L'argent est devenu l'objet de mon traumatisme. Une des choses que j'ai apprises en thérapie, c'est que nous essayons constamment de recréer les circonstances dans lesquelles nous sommes le plus à l'aise, même si ces circonstances sont anxiogènes. C'est la raison pour laquelle je suis constamment en train de tout dépenser jusqu'à ce que j'arrive à zéro. Être fauché et incertain au sujet de mon avenir est épuisant et déprimant, mais c'est ce que je recherche.

Je ne veux pas dire que la solution est de travailler plus dur et d'économiser de l'argent. L'argent, cependant, ne se résume pas qu'à des chiffres sur votre compte. Ce sont vos rêves, vos libertés, et, finalement, vous. J'ai compris que l'argent a toujours été le véhicule de mon autodestruction parce que je me considère moi-même comme sans valeur – j'éprouve le besoin que mes comptes reflètent cela.

Je veux commencer à gérer mon argent comme si c'était une chose réelle, un truc que je contrôle. Cela implique de ne pas me contenter de jobs merdiques, d'oser demander plus d'argent quand il est mérité, d'accorder de l'importance à mon avenir et d'économiser. Première étape : déterminer où économiser de l'argent. Sous mon matelas, comme un fermier rebelle pendant la Grande Dépression ? Je sais ce que vous allez me dire : un plan d'épargne. Ouais, ça sonne bien, ça fait middle class. Je vais devenir le fier propriétaire d'un compte épargne élégant et sexy et le monde m'appartiendra.

Contenu des données>
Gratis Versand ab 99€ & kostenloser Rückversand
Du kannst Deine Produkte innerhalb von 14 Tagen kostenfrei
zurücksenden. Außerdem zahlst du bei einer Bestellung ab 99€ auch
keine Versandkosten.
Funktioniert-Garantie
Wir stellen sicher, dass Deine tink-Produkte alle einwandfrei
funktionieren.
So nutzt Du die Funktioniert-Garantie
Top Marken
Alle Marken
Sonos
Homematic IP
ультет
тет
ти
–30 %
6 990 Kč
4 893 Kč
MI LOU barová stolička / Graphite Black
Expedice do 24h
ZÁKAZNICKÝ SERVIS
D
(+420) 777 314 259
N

==

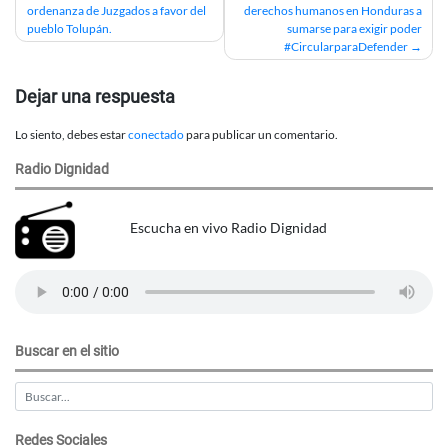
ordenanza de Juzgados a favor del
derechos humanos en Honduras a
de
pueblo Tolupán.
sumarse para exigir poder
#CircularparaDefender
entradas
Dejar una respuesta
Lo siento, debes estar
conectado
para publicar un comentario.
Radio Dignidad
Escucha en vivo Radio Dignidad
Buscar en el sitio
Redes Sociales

Tâches à réaliser>
1. Reformulez sous forme de liste le paragraphe du texte fourni qui commence par « Je veux commencer à gérer mon argent », en conservant ses faits principaux.
2. Reproduisez le passage du texte fourni en commençant aux mots « Je ne veux pas » et en vous arrêtant après « comptes reflètent cela. ».

Réponses de l'exercice>
1.
- Volonté de gérer son argent comme une chose réelle, sous son contrôle.
- Ce que cela implique : ne pas se contenter de jobs merdiques, oser demander plus d'argent quand il est mérité, accorder de l'importance à son avenir et économiser.
- Première étape : déterminer où économiser, l'idée du matelas étant évoquée.
- Option attendue : un plan d'épargne, qui « fait middle class », avec l'ambition de posséder un compte épargne élégant et que le monde lui appartienne.

2.
Je ne veux pas dire que la solution est de travailler plus dur et d'économiser de l'argent. L'argent, cependant, ne se résume pas qu'à des chiffres sur votre compte. Ce sont vos rêves, vos libertés, et, finalement, vous. J'ai compris que l'argent a toujours été le véhicule de mon autodestruction parce que je me considère moi-même comme sans valeur – j'éprouve le besoin que mes comptes reflètent cela.